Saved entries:
--
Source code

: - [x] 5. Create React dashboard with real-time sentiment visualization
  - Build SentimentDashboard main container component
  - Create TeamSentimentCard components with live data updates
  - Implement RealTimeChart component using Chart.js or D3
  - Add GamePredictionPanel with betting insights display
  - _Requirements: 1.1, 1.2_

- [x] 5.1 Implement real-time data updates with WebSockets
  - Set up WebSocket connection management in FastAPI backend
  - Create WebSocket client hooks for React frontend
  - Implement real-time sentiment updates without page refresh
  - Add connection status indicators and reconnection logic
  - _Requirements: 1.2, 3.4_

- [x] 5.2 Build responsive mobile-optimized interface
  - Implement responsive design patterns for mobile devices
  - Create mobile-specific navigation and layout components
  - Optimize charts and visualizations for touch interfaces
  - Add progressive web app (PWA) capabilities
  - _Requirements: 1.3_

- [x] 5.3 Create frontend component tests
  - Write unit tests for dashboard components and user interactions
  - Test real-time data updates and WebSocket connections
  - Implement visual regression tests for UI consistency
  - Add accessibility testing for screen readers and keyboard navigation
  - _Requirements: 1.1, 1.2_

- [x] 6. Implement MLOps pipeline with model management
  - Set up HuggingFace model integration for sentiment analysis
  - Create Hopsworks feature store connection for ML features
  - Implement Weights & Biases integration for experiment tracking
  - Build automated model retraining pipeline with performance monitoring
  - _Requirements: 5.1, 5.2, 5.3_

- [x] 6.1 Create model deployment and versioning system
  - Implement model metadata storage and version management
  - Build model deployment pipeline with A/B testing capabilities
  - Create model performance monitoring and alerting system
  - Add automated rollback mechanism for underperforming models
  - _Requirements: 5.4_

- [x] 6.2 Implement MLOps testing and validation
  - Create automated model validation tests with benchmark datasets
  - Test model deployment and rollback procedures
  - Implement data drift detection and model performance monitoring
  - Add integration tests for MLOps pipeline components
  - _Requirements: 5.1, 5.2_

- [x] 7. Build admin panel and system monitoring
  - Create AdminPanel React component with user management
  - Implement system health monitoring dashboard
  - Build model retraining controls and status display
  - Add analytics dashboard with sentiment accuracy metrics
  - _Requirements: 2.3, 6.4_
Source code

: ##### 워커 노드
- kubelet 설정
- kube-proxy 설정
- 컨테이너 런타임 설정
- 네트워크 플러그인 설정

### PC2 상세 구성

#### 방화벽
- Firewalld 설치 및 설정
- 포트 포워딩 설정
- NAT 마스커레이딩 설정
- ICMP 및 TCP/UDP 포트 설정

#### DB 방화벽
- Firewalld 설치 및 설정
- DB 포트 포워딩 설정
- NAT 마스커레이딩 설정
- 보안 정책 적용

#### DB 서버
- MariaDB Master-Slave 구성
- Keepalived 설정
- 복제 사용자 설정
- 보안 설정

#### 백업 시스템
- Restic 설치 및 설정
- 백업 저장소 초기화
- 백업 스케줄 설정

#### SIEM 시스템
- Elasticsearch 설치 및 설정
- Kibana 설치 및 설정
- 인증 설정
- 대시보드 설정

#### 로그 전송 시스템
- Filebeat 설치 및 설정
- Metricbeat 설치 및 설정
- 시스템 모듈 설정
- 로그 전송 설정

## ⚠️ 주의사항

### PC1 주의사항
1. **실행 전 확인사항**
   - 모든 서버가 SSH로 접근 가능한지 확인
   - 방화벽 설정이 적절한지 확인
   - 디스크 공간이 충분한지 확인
--
## Task item
Establish how many lines of the entries hold the word "validation", giving nothing but the number.

## Completed task
2